I am an Obama Liberal who supports American intervention in Syria, albeit with some reservations. As such, I wish to offer the interventionist approach that I feel has been missing amidst the pleas of non-intervention echoed by the leaders of Mac GOP and Mac Dems, a plea specifically put forth in Mr. Surman’s and Ms. Mulligan’s opinion piece last week. My support for a strike on Syria derives from the fact that only an American strike—or the very real threat of one—has the capacity to 1.) Save lives, and 2.) Enforce an international system of morality in war that Assad has breached and that the U.N. has proved incapable of enforcing.
As most Macalester students are probably aware, the United Nations has a short list of successes and a rather long list of failures, at least in the field of peacekeeping.

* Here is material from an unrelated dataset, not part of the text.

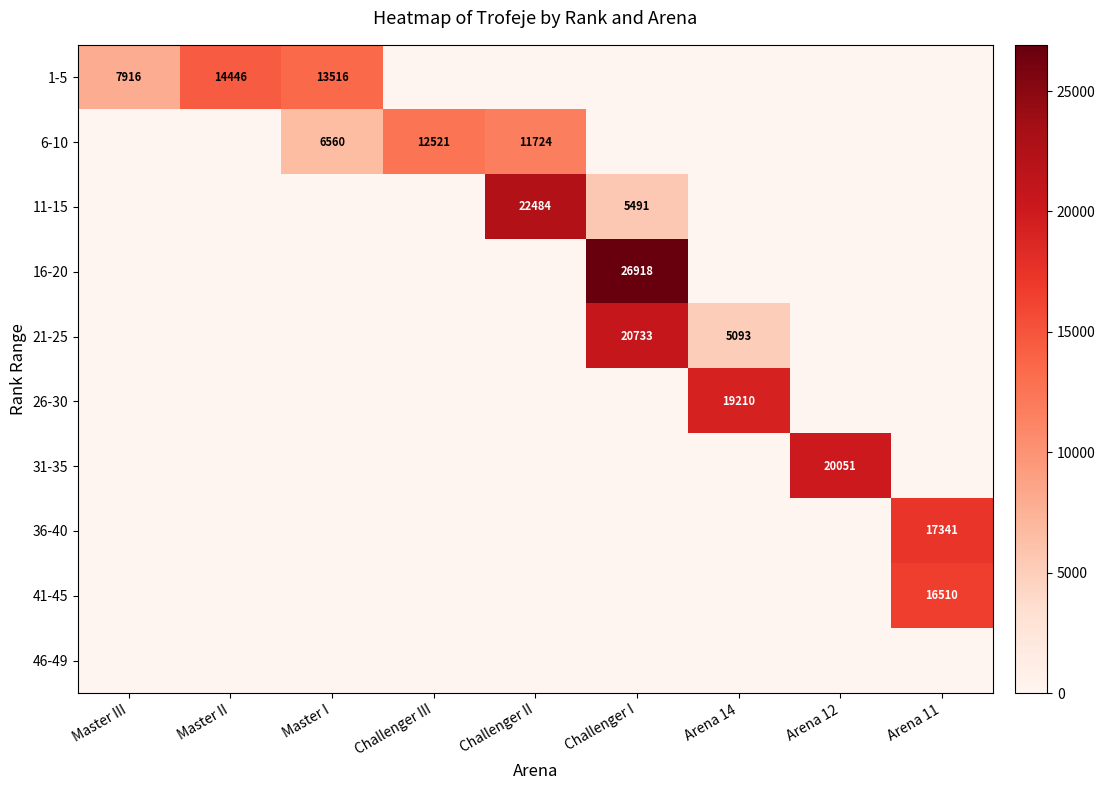

Count the number of data series in this chart.

10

The inaction of the U.N. since the Syrian Civil War’s outbreak does not give much hope for change, as the fundamentally amoral actions of Russia and China have stymied any multinational action that Obama would have preferred. And so the sad fact emerges that retaliatory action for Assad’s chemical weapons attack will come from the U.S. and France or from no other source. To their credit, Mr. Surman and Ms. Mulligan do not seem to be unrealistically hoping for U.N. action. And yet, they are opposed to American intervention in Syria for three broad reasons. First, they question our military capacity to destroy Syria’s chemical weapons. Secondly, they note that most deaths are not being caused by those chemical weapons, but by traditional weapons (thus questioning the ultimate point or efficacy of destroying chemical weapons). Finally, they warn of unintended consequences of intervention (emboldening Assad, “risk of retribution” from Iran and Hezbollah among others).
In regards to a possible strike’s efficacy, Mr. Surman and Ms. Mulligan correctly argue that a strike may not be able to destroy all of Assad’s weapons stock—or that a strike might not stop him from employing these weapons. Indeed, many of Assad’s weapons facilities are located near populated areas and so the United States would need to be extremely cautious. As Jonathon Marcus of the BBC noted in his September 3rd article, “Syria Crisis: How Could the US Target Chemical Weapons?” the US would probably target the delivery systems of the chemical weapons instead of the weapons themselves, even though we have some weapons that are probably capable of vaporizing — through extreme heat—the chemicals in question. In any case, few would argue that we could destroy all of Assad’s chemical weapons; however, we can decrease his ease of their use through strategic strikes upon their ability to transport and release these weapons.
That outcome would be worth acting upon instead of throwing up our hands in impotence, as the authors appear to be doing. The chance—the near-guarantee in this case of imperfection should not lead to moral capitulation.
Moreover, the authors correctly point out that the vast majority of deaths have been caused by non-chemical means such as “bombs and bullets;” as such, even if such an attack were successful, people would still continue to die by the thousands. Their point is absolutely correct and is well taken. However, the use of chemical weapons upon civilians—as Obama has noted—constitutes a crossing of an immoral Rubicon. The authors seem to be implying that a death is a death no matter how it occurs; I would argue that chemical weapons usage is a particularly evil method of warfare and, for better or for worse, logically or illogically, humanity looks upon this type of warfare as medieval barbarism that is more inhumane than traditional warfare. General Sherman, in 1864, noted that “war is cruelty and you cannot refine it.”
While I agree that war is cruel, I disagree that anything in warfare goes. A certain type of warfare cannot be allowed in the 20th Century, and because the U.N. is incapable of acting, we must act for the good of the world. Furthermore, the authors note that many who would be hurt would be those lesser generals “simply following orders.” However, morality is not divorced from military service; since Nuremburg, the United Nations itself has not accepted that excuse for avoiding the consequences of evil action.
Finally, the authors naturally question the unintended consequences of a US action. They first note that if we strike, we may strengthen Assad’s enemies, many of whom are radical Jihadists. However, a limited attack upon the chemical weapons facilities would probably not significantly alter the balance of power. If the opponents of a strike are indeed concerned about this eventuality, then they are admitting that it is likely Assad would use weapons in the future against these groups, and thus unwittingly reaffirming the legitimacy of using chemical weapons in war. The authors also note that an intervention could enrage Hezbollah and Iran—Syria’s allies—and thus endanger Americans. Seeing as both have targeted Americans in the past—and Hezbollah wants to annihilate our strongest ally in the region—it seems misguided to worry about these forces hating us more.
In recent days, the Russian proposal has provided a possible way out of violence. If the Russians are genuine about this proposal, then America should act in good faith with them to implement it. However, if the Russian proposal is serious, it is likely a result of the threat of U.S. action. As such, we should remain careful to maintain our position and ready to act in force if the deal falls through.